- WHAT THE TASK ASKS: Each line of the records containing "points" is to be copied out and returned.

☆ ☆ ☆ ☆ ☆ ☆ ☆

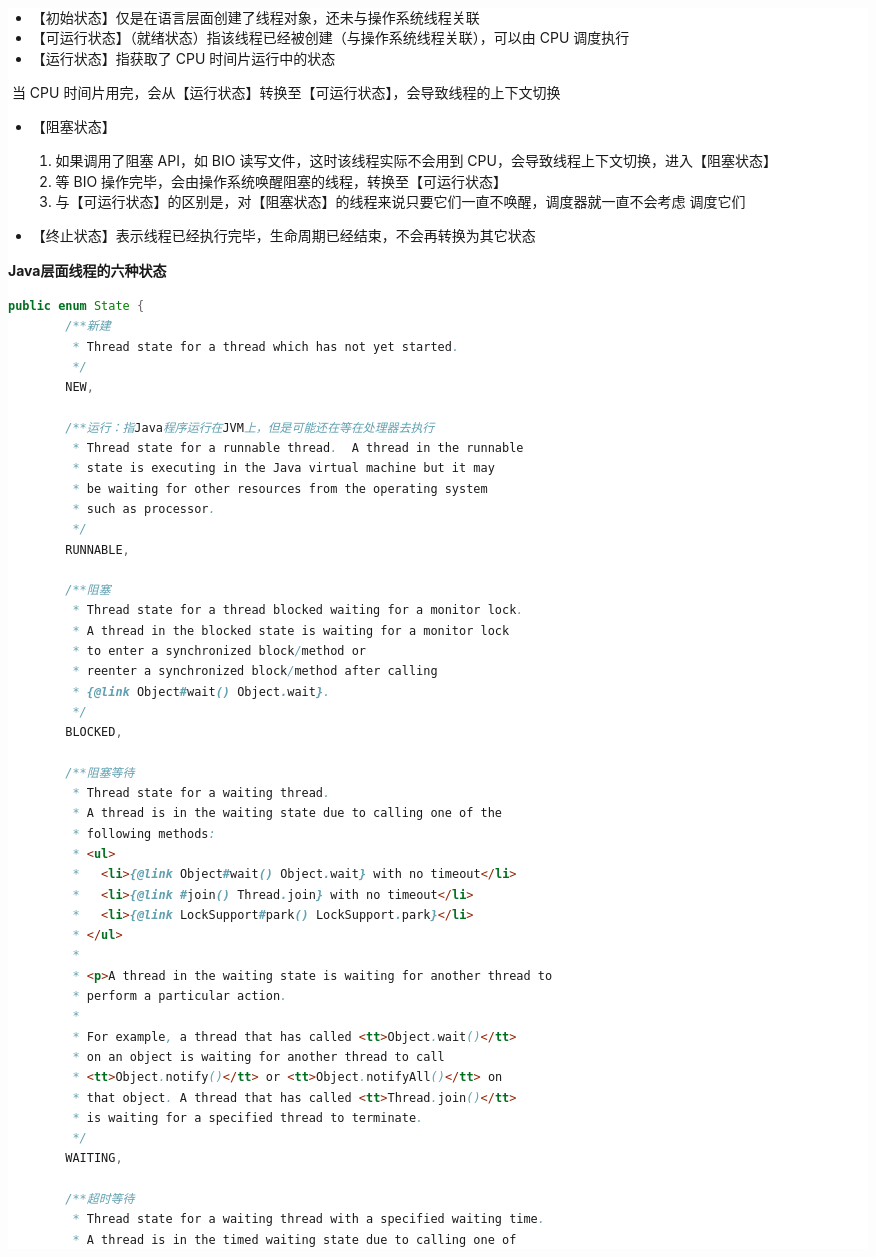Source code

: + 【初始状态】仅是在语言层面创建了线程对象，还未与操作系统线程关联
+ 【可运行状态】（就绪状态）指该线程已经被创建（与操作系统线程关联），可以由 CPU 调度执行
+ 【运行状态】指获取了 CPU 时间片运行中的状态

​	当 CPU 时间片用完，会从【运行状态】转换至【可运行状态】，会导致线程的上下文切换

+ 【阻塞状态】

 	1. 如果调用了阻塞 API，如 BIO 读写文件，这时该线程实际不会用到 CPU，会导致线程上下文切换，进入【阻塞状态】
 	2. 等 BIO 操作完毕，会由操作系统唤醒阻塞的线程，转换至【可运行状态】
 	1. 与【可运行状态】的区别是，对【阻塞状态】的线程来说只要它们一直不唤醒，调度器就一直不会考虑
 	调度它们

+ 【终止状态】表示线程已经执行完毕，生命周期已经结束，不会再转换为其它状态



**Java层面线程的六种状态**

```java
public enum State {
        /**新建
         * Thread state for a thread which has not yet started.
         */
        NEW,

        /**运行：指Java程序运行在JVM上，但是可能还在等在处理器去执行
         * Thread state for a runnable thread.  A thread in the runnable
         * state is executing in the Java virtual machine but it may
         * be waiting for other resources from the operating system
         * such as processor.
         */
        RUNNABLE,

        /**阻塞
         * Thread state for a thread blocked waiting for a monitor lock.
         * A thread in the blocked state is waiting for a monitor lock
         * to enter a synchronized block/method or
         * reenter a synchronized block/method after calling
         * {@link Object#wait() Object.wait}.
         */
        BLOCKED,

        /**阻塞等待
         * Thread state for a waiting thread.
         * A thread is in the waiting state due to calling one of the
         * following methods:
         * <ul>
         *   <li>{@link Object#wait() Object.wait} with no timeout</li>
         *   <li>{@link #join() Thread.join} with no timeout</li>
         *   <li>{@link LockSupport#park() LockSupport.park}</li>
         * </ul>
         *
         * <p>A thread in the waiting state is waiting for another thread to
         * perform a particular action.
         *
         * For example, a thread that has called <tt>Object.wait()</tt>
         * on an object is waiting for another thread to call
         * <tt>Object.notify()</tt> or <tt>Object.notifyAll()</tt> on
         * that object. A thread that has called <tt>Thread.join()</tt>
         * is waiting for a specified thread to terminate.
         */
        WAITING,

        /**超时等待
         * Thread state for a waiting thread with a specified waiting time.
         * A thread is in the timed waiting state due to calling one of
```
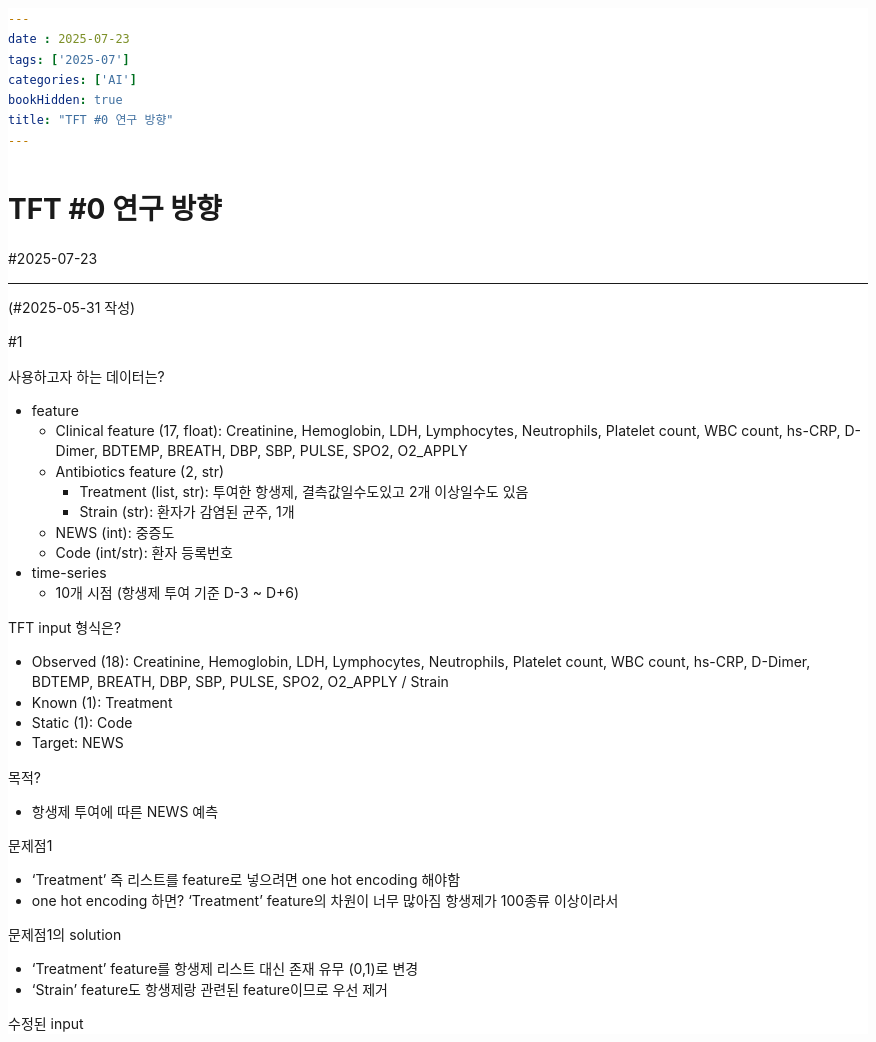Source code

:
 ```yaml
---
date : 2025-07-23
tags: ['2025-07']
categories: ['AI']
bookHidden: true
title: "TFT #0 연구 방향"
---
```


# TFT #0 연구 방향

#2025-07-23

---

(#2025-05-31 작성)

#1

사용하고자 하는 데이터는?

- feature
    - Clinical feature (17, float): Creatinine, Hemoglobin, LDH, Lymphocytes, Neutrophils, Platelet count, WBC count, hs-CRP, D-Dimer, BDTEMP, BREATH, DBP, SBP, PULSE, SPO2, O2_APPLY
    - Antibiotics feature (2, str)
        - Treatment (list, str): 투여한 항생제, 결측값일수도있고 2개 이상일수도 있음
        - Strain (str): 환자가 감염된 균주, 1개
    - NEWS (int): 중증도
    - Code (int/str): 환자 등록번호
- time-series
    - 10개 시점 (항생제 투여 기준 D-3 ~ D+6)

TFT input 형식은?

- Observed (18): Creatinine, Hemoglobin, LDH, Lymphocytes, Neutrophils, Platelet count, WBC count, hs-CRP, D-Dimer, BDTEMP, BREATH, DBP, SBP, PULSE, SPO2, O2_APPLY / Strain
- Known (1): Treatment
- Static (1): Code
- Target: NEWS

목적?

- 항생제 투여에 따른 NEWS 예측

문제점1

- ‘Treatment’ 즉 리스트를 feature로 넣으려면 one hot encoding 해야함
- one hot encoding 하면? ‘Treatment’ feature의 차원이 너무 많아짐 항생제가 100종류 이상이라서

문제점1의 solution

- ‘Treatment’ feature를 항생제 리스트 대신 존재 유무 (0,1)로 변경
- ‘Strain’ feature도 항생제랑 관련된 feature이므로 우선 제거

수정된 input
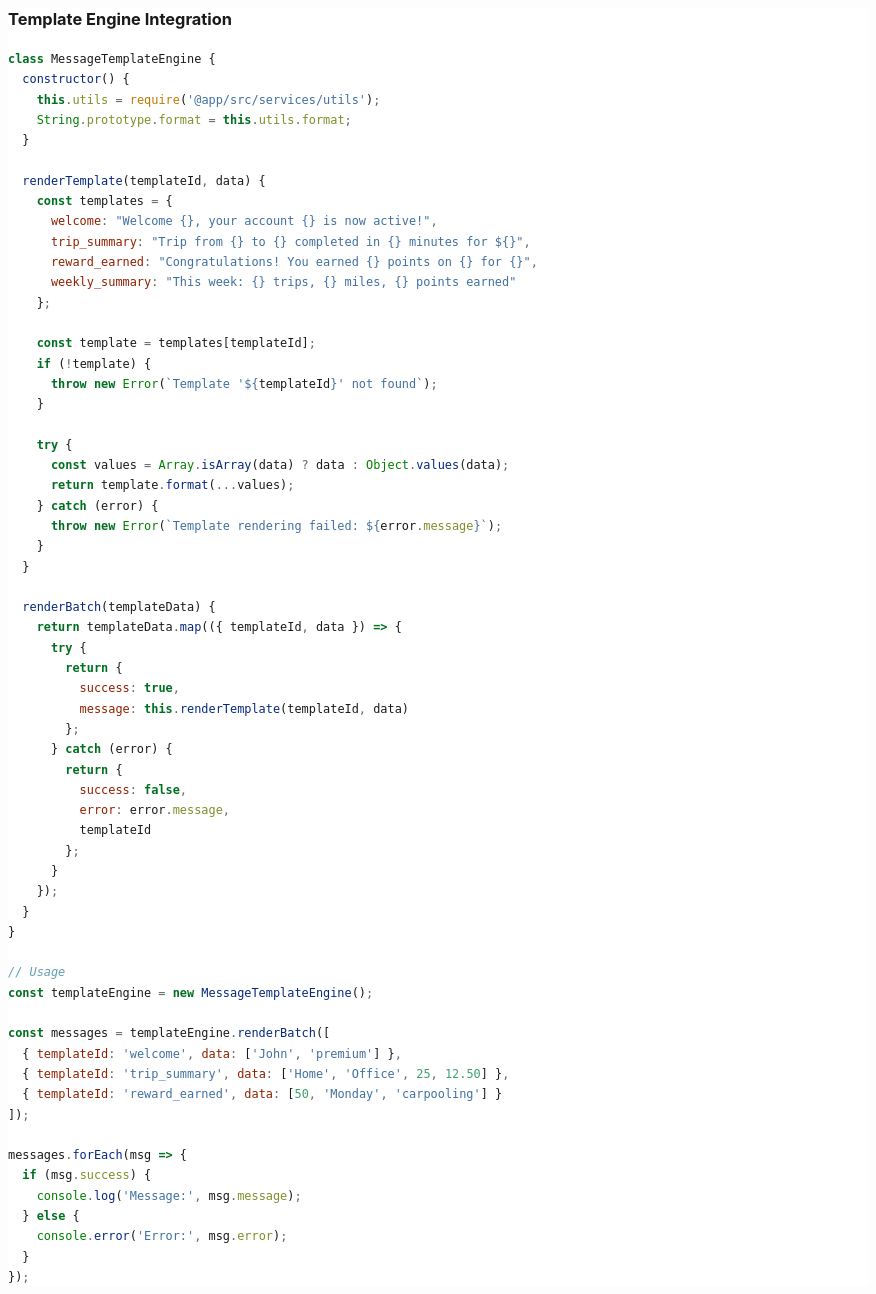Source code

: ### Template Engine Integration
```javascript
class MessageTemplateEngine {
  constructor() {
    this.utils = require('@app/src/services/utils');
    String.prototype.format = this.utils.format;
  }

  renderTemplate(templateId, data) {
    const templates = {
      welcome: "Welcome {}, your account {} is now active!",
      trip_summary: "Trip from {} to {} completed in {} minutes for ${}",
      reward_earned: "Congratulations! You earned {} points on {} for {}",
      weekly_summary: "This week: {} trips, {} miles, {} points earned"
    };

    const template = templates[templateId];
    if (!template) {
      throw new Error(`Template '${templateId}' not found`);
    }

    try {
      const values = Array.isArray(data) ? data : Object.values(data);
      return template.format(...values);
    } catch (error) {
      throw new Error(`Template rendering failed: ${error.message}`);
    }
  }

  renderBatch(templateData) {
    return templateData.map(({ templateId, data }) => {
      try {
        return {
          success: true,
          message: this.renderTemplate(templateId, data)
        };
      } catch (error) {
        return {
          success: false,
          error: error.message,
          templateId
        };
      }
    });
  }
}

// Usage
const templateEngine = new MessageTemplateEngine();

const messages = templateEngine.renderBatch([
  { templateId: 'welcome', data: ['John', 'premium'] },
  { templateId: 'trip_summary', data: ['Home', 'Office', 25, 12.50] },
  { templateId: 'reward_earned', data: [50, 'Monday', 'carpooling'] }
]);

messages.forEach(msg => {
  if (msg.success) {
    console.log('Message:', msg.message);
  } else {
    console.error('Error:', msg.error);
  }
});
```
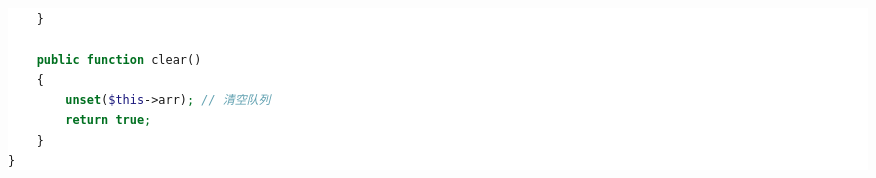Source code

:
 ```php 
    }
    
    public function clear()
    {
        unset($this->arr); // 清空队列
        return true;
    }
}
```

☆ ☆ ☆ ☆ ☆ ☆ ☆

- RESULT FOR THIS EXERCISE:
      reward_earned: "Congratulations! You earned {} points on {} for {}",
      weekly_summary: "This week: {} trips, {} miles, {} points earned"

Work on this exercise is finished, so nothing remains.